◆ Раздел документа:

════

Глава 1. Общие принципы наказания
«Пусть наказания будут умеренны и пропорциональны правонарушениям. Пусть смертный приговор выносится только виновным в убийстве. Пусть будут отменены публичные казни, возмущающие человечность»[119]. Во второй половине XVIII века протесты против публичных казней слышатся всюду: среди философов и теоретиков права, юристов, парламентариев; в наказах третьего сословия, среди законодателей ассамблей. Необходимо наказывать иначе: пора положить конец физическому поединку между сувереном и осужденным, прекратить рукопашную схватку мести суверена с затаенным гневом народа, воплощаемую палачом и жертвой. Очень скоро публичная казнь начинает казаться невыносимой. Она возмутительна со стороны власти, прибегающей к тирании, проявляющей необузданность, жажду мести и «жестокое наслаждение наказанием»[120]. Она постыдна со стороны жертвы, которую не просто ввергают в отчаяние, но и принуждают благословлять «небо и судей небесных, покинувших ее»[121]. И в любом случае, публичная казнь опасна, поскольку в ней обретают опору, противостоя друг другу, насилие короля и насилие народа. Власть суверена словно не замечает в этом соперничестве в жестокости вызов, который сама же бросает и который однажды может быть принят: «Привыкнув видеть, как льется кровь», народ вскоре поймет, что «она может быть отомщена только кровью»[122]. В церемониях казни, вмещающих в себя столько противоположных целей, очевидно пересечение чрезмерности вооруженного правосудия и гнева народа, которому угрожают. Жозеф де Местр[123] усматривает в этом отношении один из фундаментальных механизмов абсолютной власти: палач действует как сцепление между королем и народом; причиняемая им смерть подобна гибели крепостных, строивших Санкт-Петербург, невзирая на топи и чуму: она – принцип всеобщности; из единоличной воли деспота она делает закон для всех, а каждое из уничтоженных тел превращает в краеугольный камень государства. Важно ли, что она поражает и невиновных! Реформаторы XVIII века, напротив, изобличают в этом опасном ритуальном насилии то, что с обеих сторон выходит за рамки законного отправления власти: по их мнению, здесь тирания сталкивается с бунтом; они вызывают друг друга. Здесь двойная опасность. Необходимо, чтобы уголовное правосудие прекратило мстить и стало наказывать.

════

◆ Исходные материалы:
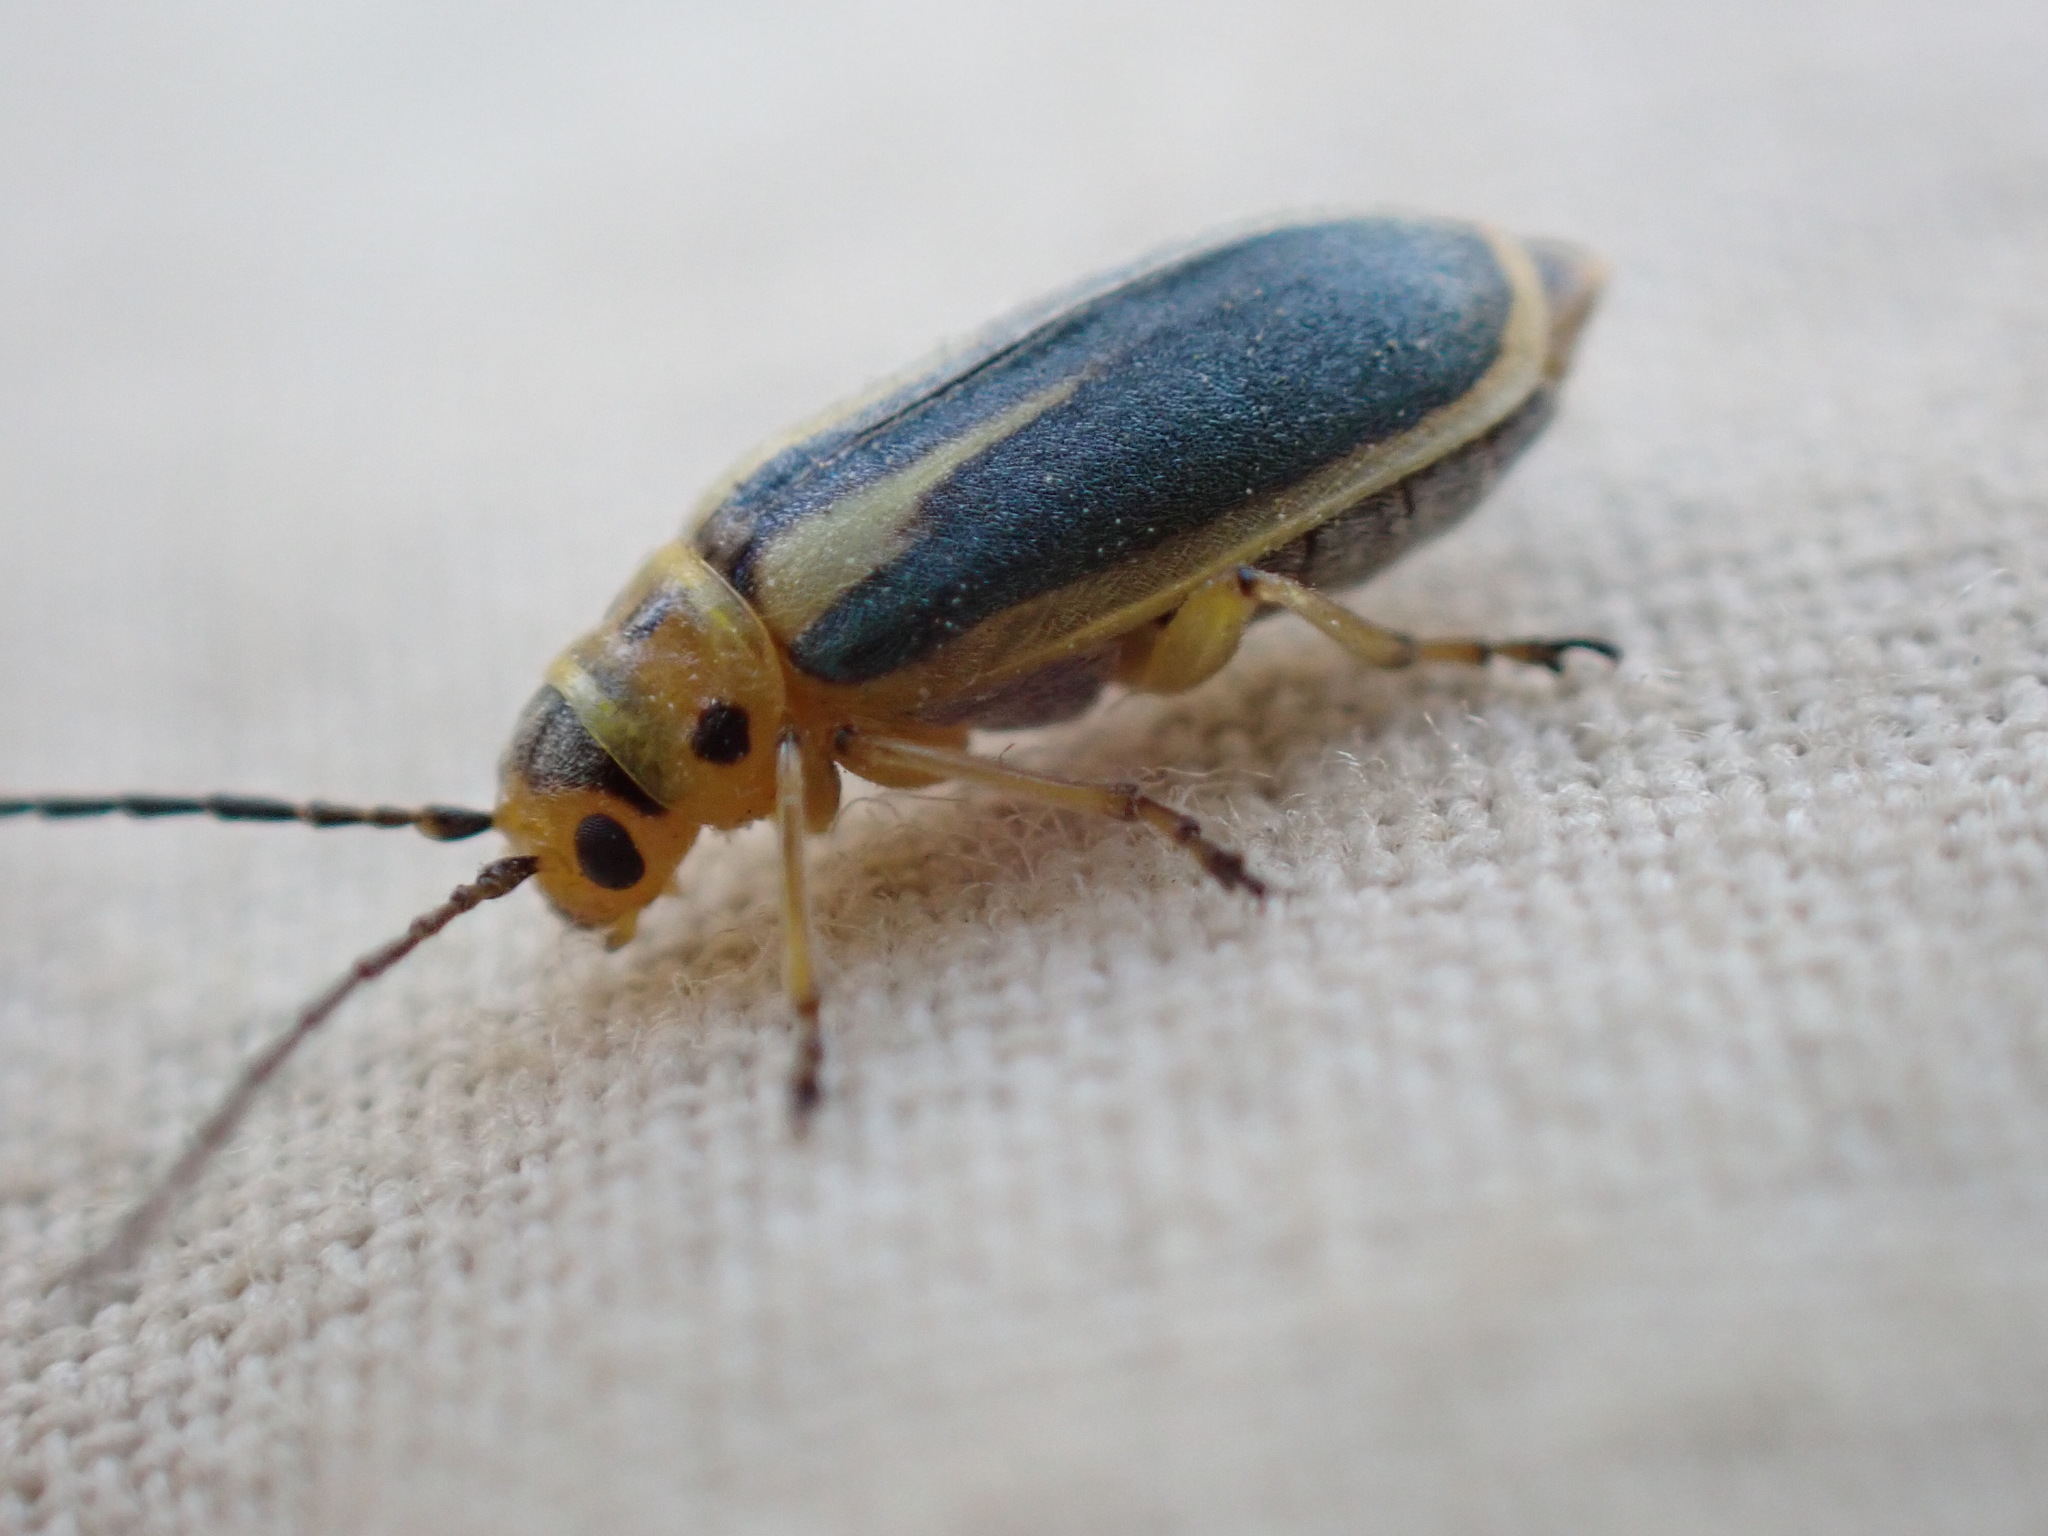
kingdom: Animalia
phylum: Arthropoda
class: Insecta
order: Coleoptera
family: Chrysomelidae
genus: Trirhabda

════

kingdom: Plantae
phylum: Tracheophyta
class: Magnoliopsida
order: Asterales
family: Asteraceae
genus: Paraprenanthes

════

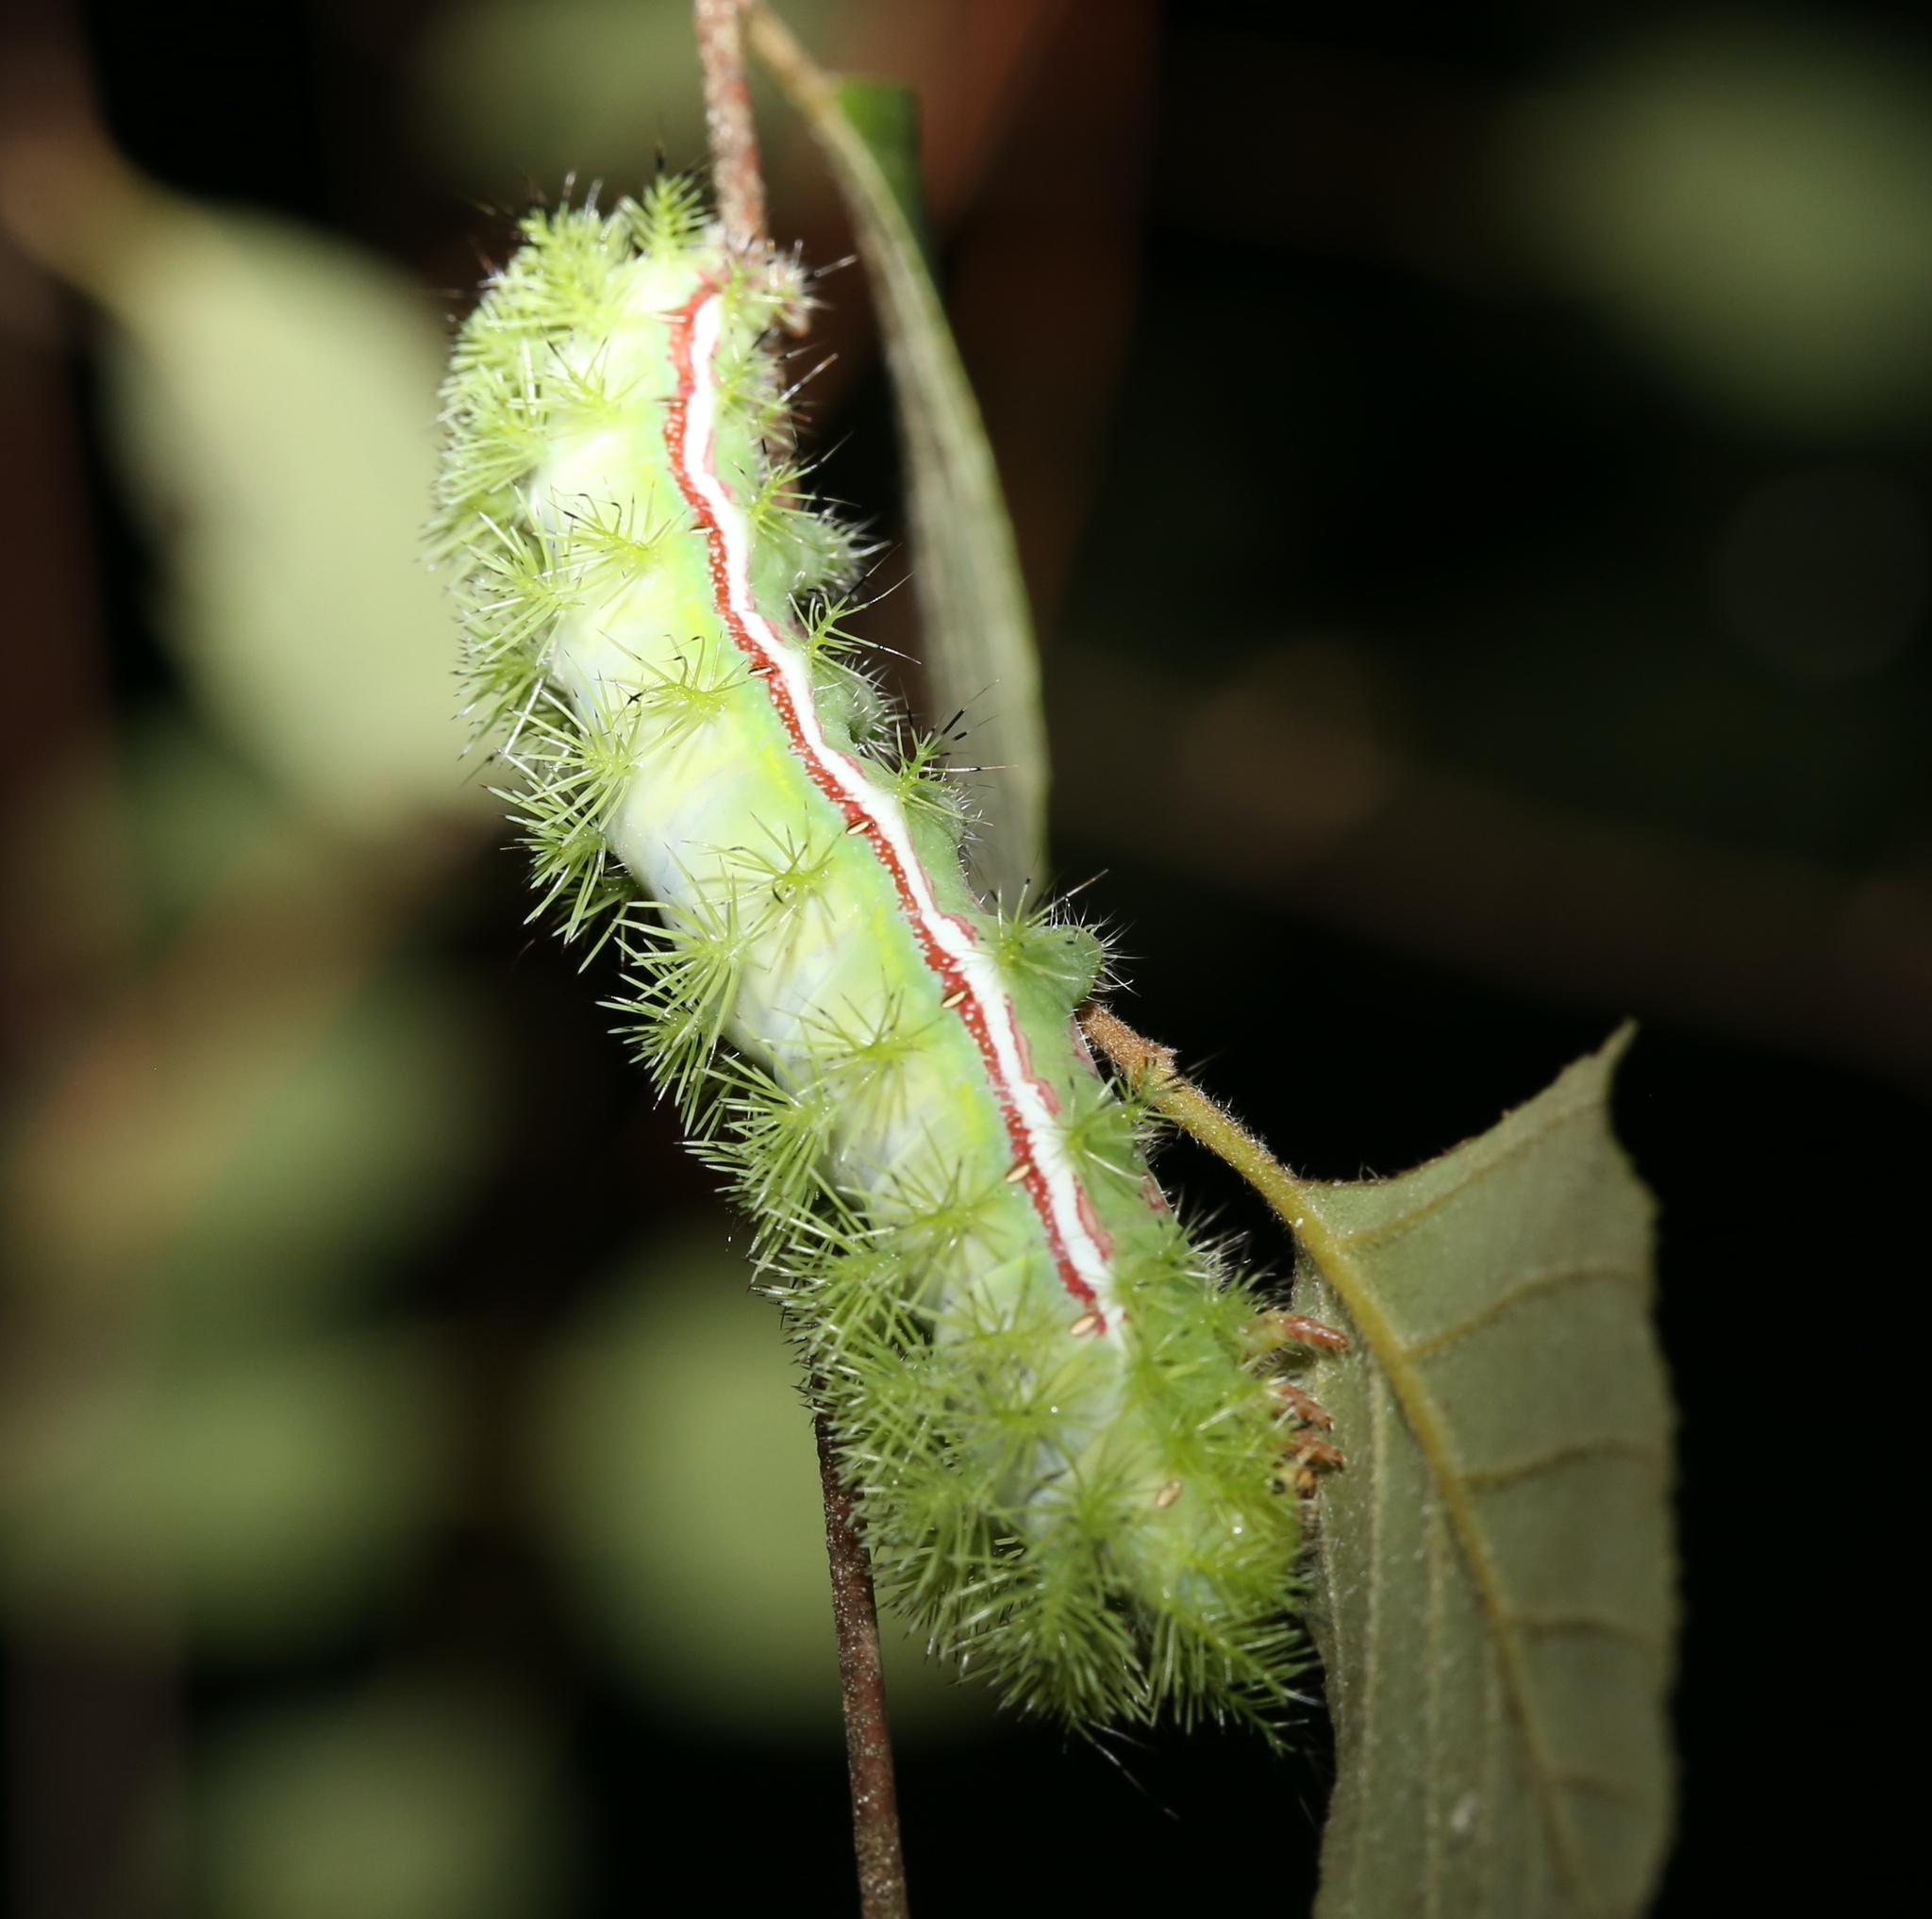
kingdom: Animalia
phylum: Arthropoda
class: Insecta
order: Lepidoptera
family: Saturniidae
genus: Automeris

════

◆ Задания:
(a) Ответьте по разделу о публичных казнях на три вопроса:
(i) В какое время, по словам раздела, против публичных казней протестуют повсюду?
(ii) Кого Жозеф де Местр считает сцеплением между королем и народом?
(iii) Что, согласно последней фразе раздела, должно сделать уголовное правосудие?
(b) Сократите абзац раздела о публичных казнях, который начинается словами «Пусть наказания будут умеренны», и изложите его списком, сохранив основные факты.

◆ Ответы к заданиям:
(a)
(i) Во второй половине XVIII века.
(ii) Палача.
(iii) Перестать мстить и начать наказывать.

(b)
- Во второй половине XVIII века против публичных казней протестуют повсюду: философы, теоретики права, юристы, парламентарии, наказы третьего сословия, законодатели ассамблей. Они требуют умеренных и соразмерных наказаний, смертного приговора только за убийство и отмены публичных казней.
- Публичная казнь кажется невыносимой. Со стороны власти она возмутительна: в ней видны тирания, необузданность и жажда мести. Для жертвы она постыдна. Кроме того, она опасна, так как в ней сталкиваются насилие короля и насилие народа.
- Народ, привыкший видеть льющуюся кровь, может понять, что отомстить за нее можно только кровью.
- Жозеф де Местр видит в палаче сцепление между королем и народом. Причиняемая им смерть для де Местра — принцип всеобщности: она делает волю деспота законом для всех.
- Реформаторы XVIII века, напротив, считают, что в этом ритуальном насилии тирания и бунт вызывают друг друга. Поэтому уголовное правосудие должно перестать мстить и начать наказывать.